Quante volte il tifoso nerazzurro si sarà posto il dubbio amletico: e se Mauro Icardi non avesse lasciato l’Inter? Uno sliding doors che può dare vita a scenari molteplici; nefasti o gioiosi, controversi o lineari. Era l’estate del 2019, l’attaccante argentino dopo le note turbolenze tra media e spogliatoio – mai del tutto chiarite dalle parti in causa – chiude la sua avventura in nerazzurro. 7 anni scanditi da gol a raffica, la fascia da capitano conquistata e all’orizzonte la possibilità di ergersi, seguendo la storica tradizione argentina dell’Inter, a nuova bandiera indiscussa. Eppure, qualcosa si è incrinato sul più bello; l’atmosfera della Champions League era appena tornata d’attualità ma il fato ha spinto il centravanti argentino verso la Torre Eiffel e precisamente al Paris Saint Germain.
Il primo tassello di Antonio Conte: niente Lukaku, si costruisce intorno a Mauro Icardi
Torniamo allo sliding doors iniziale, e se Mauro Icardi non avesse lasciato l’Inter? La cessione dell’argentino è stata cospicua, fondamentale per le casse nerazzurre che con l’arrivo di Antonio Conte in panchina – stagione 2019-2020 – portarono all’acquisto di Romelu Lukaku e non solo. L’acquisto del belga è fra gli altri, il più emblematico; imprescindibile 2 anni dopo per la conquista dello scudetto ma soprattutto perno del nuovo equilibrio tattico scandito dal passaggio di testimone da Spalletti ad Antonio Conte. E allora, se Icardi non avesse lasciato l’Inter è lecito credere che Romelu Lukaku non sarebbe arrivato. Qui si sblocca un ulteriore scenario; forse il tecnico leccese, con un centravanti già forgiato per la caccia al tricolore, non avrebbe dovuto attendere due stagioni per riportare lo scudetto sulla divisa dell’Inter.

Lo scudetto del 2021 e l’addio di Lautaro Martinez
Icardi, ancora capitano dell’Inter, sarebbe stato il baricentro sul quale costruire le geometrie di Antonio Conte; meno forza fisica e gioco spalle alla porta, meno dominanza in ripartenza ma forse una manovra più verticale al fine di sfruttare il killer instinct dell’argentino in area di rigore. E Lautaro? Spalla del connazionale, sarebbe certamente esploso raggiungendo i picchi che oggi ben conosciamo; ma senza la fascia da capitano forse avrebbe poi deciso negli anni a seguire di assecondare la corte delle big europee. Immaginiamo quindi un Inter senza Lukaku, con Lautaro a fare da spalla per qualche anno per poi cercare protagonismo altrove; chi avrebbe fatto coppia con il centravanti argentino? Qui il campo d’indagine è troppo fitto e intricato, considerando anche che l’assetto tattico con Mauro Icardi non implica necessariamente la doppia punta.

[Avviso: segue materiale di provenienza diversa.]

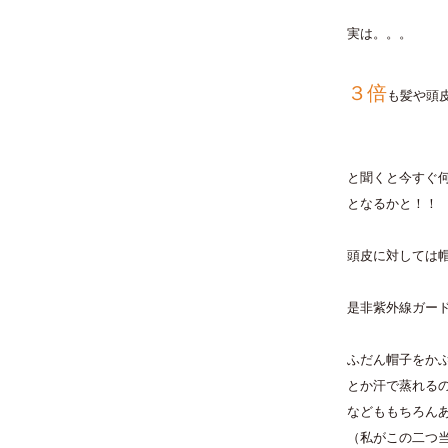
実は。。。
３倍
も髪や頭皮
と聞くと今すぐ
となるかと！！
頭皮に対しては
是非紫外線ガー
ふだん帽子をか
とか汗で蒸れる
などももちろん
（私がこの二つ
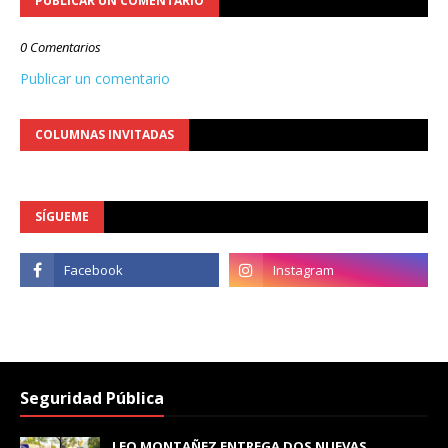
PUBLICAR UN COMENTARIO
0 Comentarios
Publicar un comentario
COLUMNAS INVITADAS
SÍGUEME
Seguridad Pública
LEO MONTAÑEZ ENTREGA DOS NUEVAS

Forse, si sarebbe puntato più sugli esterni che sul dualismo offensivo.

Finali di Champions League, destino diverso con Icardi all’Inter?
Negli anni senza Icardi all’Inter sono arrivati 7 trofei, il primo 2 anni dopo la sua partenza per Parigi: scudetto firmato Antonio Conte. Ma il nodo principale sono le finali di Champions League; con lui il destino sarebbe stato diverso nelle sfide con Manchester City (2023) e PSG (2025)? Considerando la prestazione opaca contro gli inglesi da parte di Romelu Lukaku, forse l’istinto famelico da bomber di Mauro avrebbe fatto comodo in quella partita dove per un soffio i nerazzurri non hanno rivissuto le emozioni di quell’ormai lontano 2010. A quel punto, forse paghi del traguardo storico, Icardi e compagni avrebbero vissuto la chiusura di un ciclo proprio come negli anni post-triplete; ne consegue che, forse sì o forse no, l’Inter non sarebbe tornata in finale di Champions League 2 anni e dopo e non avrebbe dunque conteso il titolo al PSG.
La realtà dal sapore nostalgico: la storia di Mauro Icardi tra PSG e Galatasaray
3 anni al PSG con poco più di venti gol messi a segno; molto meglio al Galatasaray dove, considerando le 77 presenze, il bottino di 58 gol è tutt’altro che da medie mediocri. All’Inter, Mauro Icardi ha sfondato il muro delle centinaia: 111 gol in 188 presenze e forse, se non avesse lasciato Milano, nei sette anni a seguire avrebbe potuto doppiare la cifra entrando con piacevole prepotenza nella storia nerazzurra. In ogni caso, gli interrogativi restano: quell’addio ha garantito un salto di qualità all’Inter che, diversamente, non avrebbe raggiunto così in fretta? O forse senza separazione la storia sarebbe stata ancor più gloriosa per entrambi?